Verrouillé par la République islamique pendant la guerre lancée le 28 février par Israël et les Etats-Unis, cette voie maritime cruciale pour le commerce mondial d'hydrocarbures a rouvert peu après la signature du protocole d'accord.

Téhéran n'autorise cependant qu'un seul couloir de passage, le long de ses côtes.

Oman entretient de son côté le flou et a annoncé l'ouverture d'une voie de navigation alternative temporaire, présentée comme une initiative concertée avec l'ONU pour évacuer les marins et navires bloqués.

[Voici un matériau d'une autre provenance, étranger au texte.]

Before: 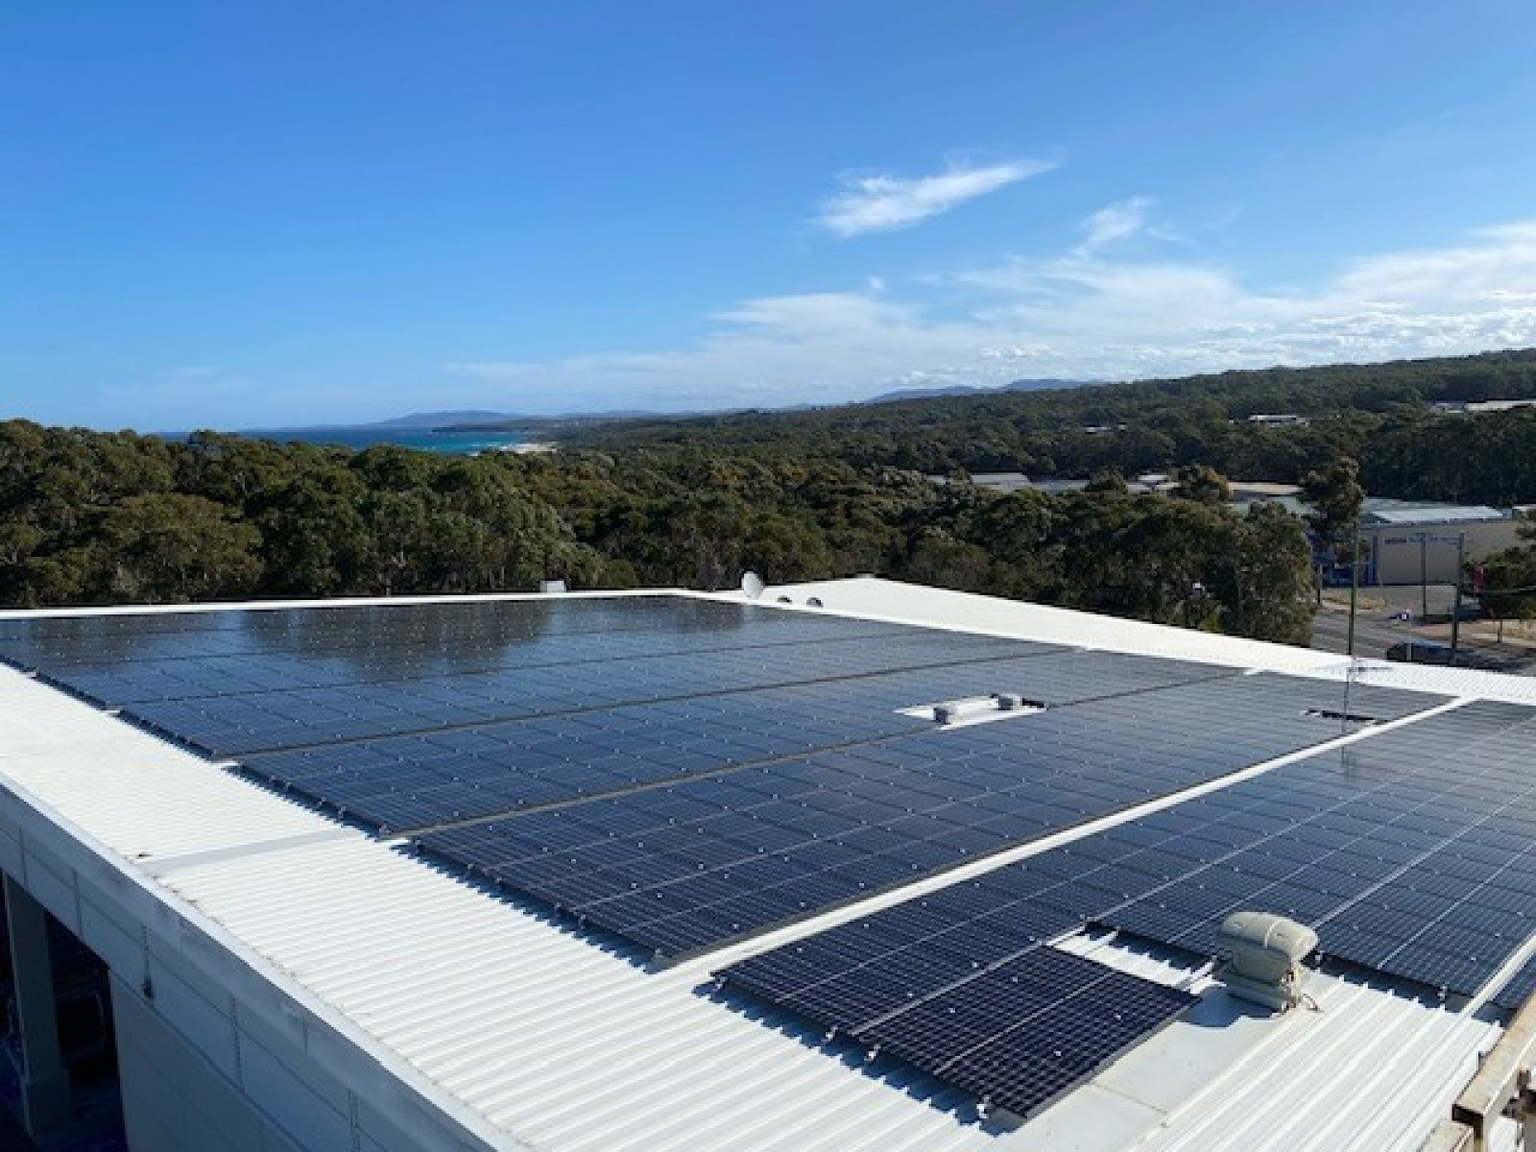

Le sultan d'Oman, Haïtham ben Tariq, et le président français Emmanuel Macron ont plaidé lundi pour une "navigation libre, sans conditions ni restrictions" et convenu d'y mener des "opérations de déminage conjointes". Ce à quoi la diplomatie iranienne a répondu en sommant la France de ne pas "compliquer davantage" la situation.

- "Détermination" -

Au Liban, que Téhéran avait exigé d'inclure dans les pourparlers avec les Etats-Unis, Israël a poursuivi ses frappes ce week-end, malgré la signature vendredi à Washington d'un accord-cadre pour une "paix durable".

Selon un média d'Etat libanais, une frappe israélienne a encore eu lieu lundi dans le sud du pays.

L'accord-cadre prévoit notamment qu'Israël continue à occuper le sud du Liban, comme depuis le début de cette nouvelle guerre contre le Hezbollah, jusqu'à ce que le mouvement chiite soutenu par l'Iran rende les armes.

Une exigence de longue date, que le gouvernement libanais peine à mettre en oeuvre malgré la pression des Etats-Unis.

Lundi, le président libanais Joseph Aoun a justement affiché sa "détermination" à asseoir l'autorité de l'Etat en déployant son armée jusqu'à la frontière avec Israël, dans une zone où le Hezbollah est implanté.

Le Liban a été entraîné dans le conflit le 2 mars, quand le Hezbollah a visé le nord d'Israël en soutien à son parrain iranien, visé par l'offensive américano-israélienne. Israël a riposté en jurant d'"éliminer" le mouvement, et déployé ses troupes dans le sud. Ses frappes ont depuis fait plus de 4.200 morts, selon Beyrouth.